[Tarefa pedida]
Transcreva palavra por palavra o trecho do texto sobre o Arquivo Secreto Vaticano que vai de "Não é preciso" a "suas várias formas.".

[Texto de origem]
========================================

Sábado, 18 de Outubro de 1980

 

1. Sinto-me contente ao dirigir a minha cordial saudação aos Padres Sinodais e às Personalidades da Cúria Romana, do Corpo Diplomático e da cultura, nesta feliz oportunidade da inauguração das novas dependências do Arquivo Secreto Vaticano.

De modo particular, desejo exprimir um vivo aprazimento aos Cardeais Sérgio Guerri, Pró-Presidente da Pontifícia Comissãopara o Estado da Cidade do Vaticano, e António Samoré, Arquivista da Santa Igreja Romana, que nos ilustraram, sob os relativos aspectos, quanto foi feito para chegar à erecção das novas dependências, destinadas ao Arquivo Secreto Vaticano, para a conservação, o cuidado e o estudo das fontes documentárias dos Organismos da Santa Sé e de outras Entidades.

Não é preciso realçar o prestígio que esta realização confere à Santa Sé; não se pode, contudo, deixar de sublinhar o grande serviço que ela presta à Igreja universal, como também ao mundo inteiro. A ampliação dos locais do Arquivo Secreto Vaticano tornou-se necessária pelo constante aumento das fontes documentárias que para aqui convergem. São escritos que atestam o que é realizado pela Igreja nas suas multíplices manifestações: os relacionamentos entre a Cátedra de Pedro e as Igrejas locais, entre a Santa Sé e os Governos dos diversos Países e a actividade do Papa nas suas várias formas.

========================================

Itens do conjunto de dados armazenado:

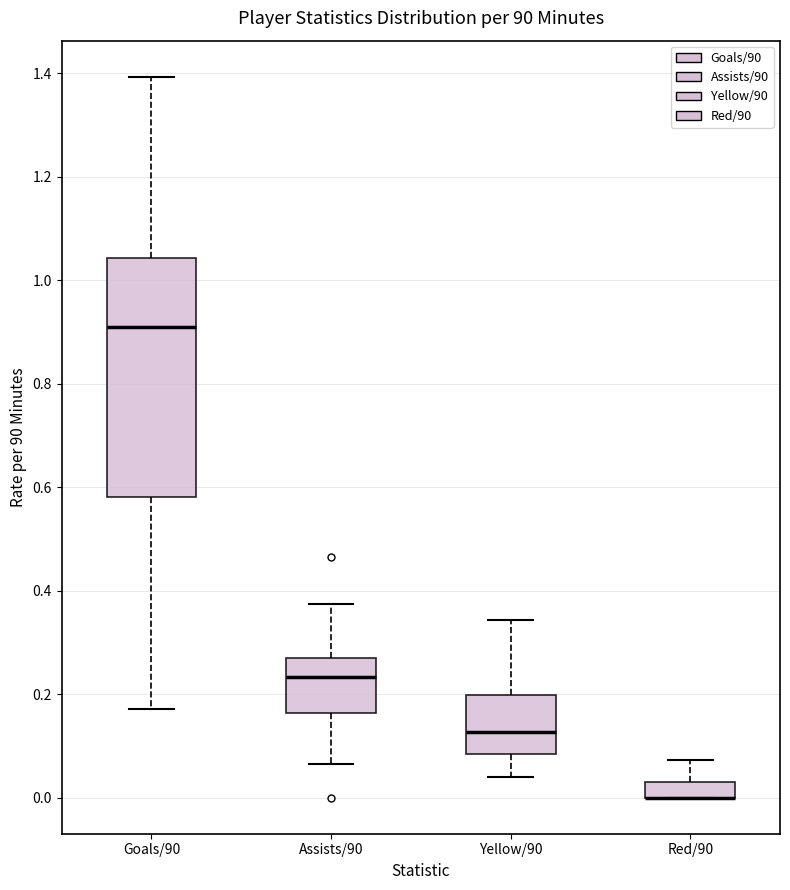

Which box is the tallest, from its lower edge to its upper edge?

Goals/90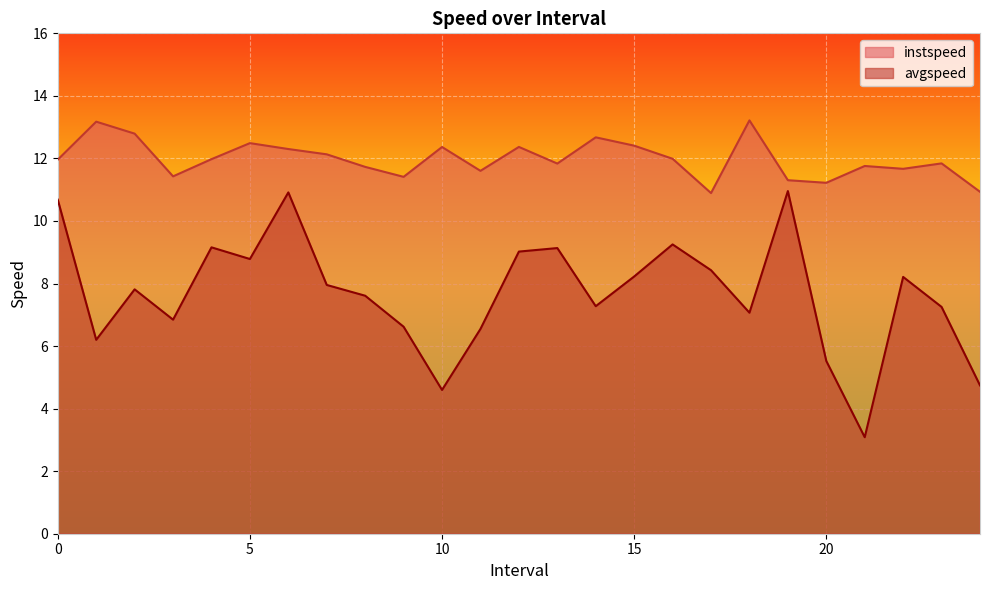

How many categories are shown in the chart?

25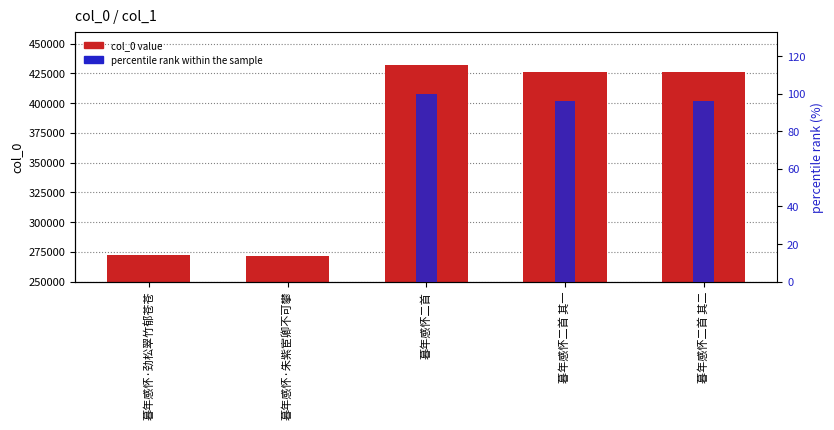

True or false: col_0 value has a value of 662979 at 暮年感怀二首.

False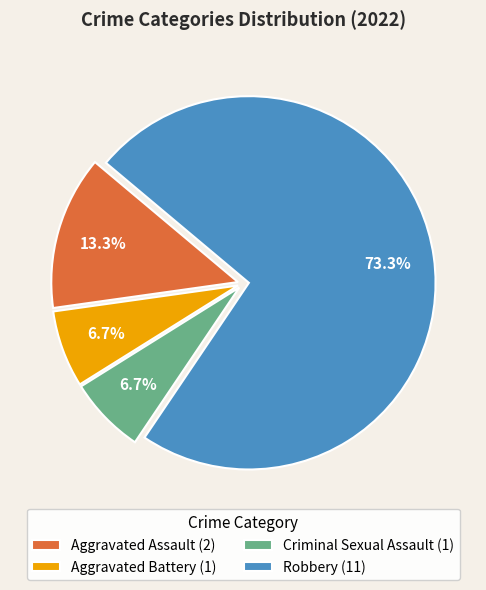

To the nearest percent, what is the difference between the Robbery and Aggravated Battery slice percentages?

67%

========================================

[Espaço de resposta]
Não é preciso realçar o prestígio que esta realização confere à Santa Sé; não se pode, contudo, deixar de sublinhar o grande serviço que ela presta à Igreja universal, como também ao mundo inteiro. A ampliação dos locais do Arquivo Secreto Vaticano tornou-se necessária pelo constante aumento das fontes documentárias que para aqui convergem. São escritos que atestam o que é realizado pela Igreja nas suas multíplices manifestações: os relacionamentos entre a Cátedra de Pedro e as Igrejas locais, entre a Santa Sé e os Governos dos diversos Países e a actividade do Papa nas suas várias formas.